After locating the line with "left elbow: (657, 534)", reproduce that line and every one following it exactly, up to the end of the entries.

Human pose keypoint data
Content starts

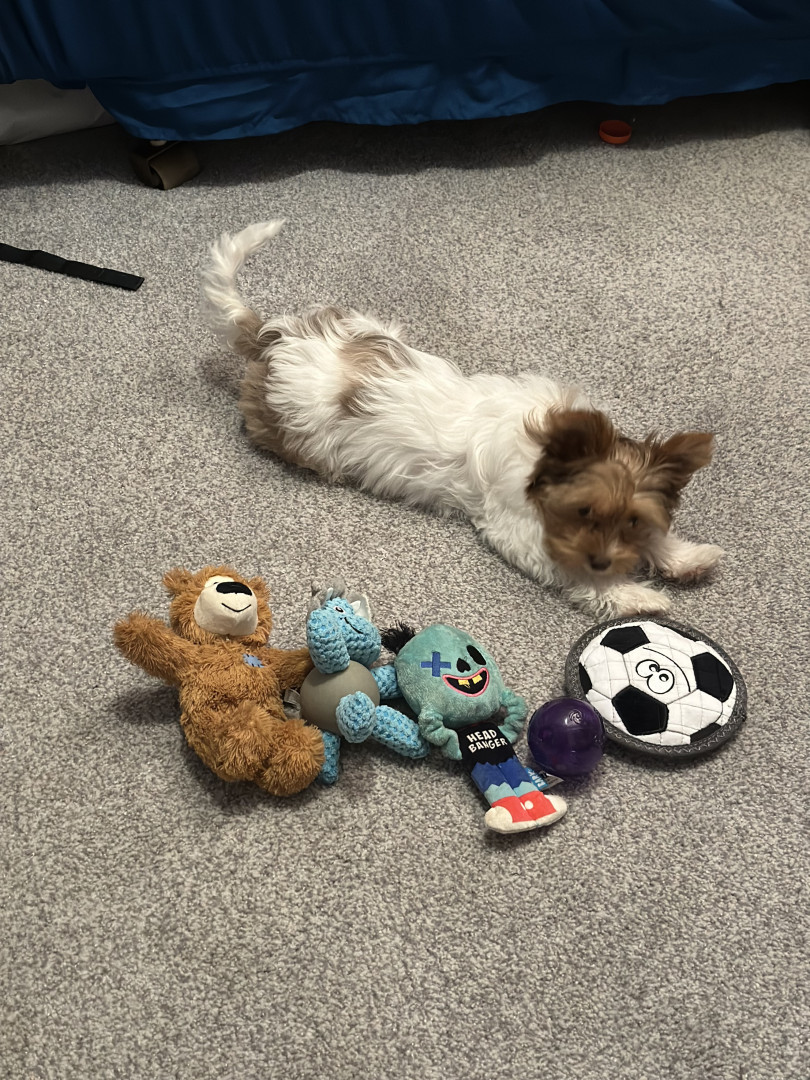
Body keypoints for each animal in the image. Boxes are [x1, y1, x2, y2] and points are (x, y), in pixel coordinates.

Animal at [202, 221, 723, 617]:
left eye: (631, 520)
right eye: (582, 513)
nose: (603, 562)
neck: (546, 453)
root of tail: (272, 338)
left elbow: (657, 534)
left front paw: (687, 557)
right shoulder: (520, 531)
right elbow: (571, 570)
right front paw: (634, 596)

Content ends

THE COMPLETED TASK —
left elbow: (657, 534)
left front paw: (687, 557)
right shoulder: (520, 531)
right elbow: (571, 570)
right front paw: (634, 596)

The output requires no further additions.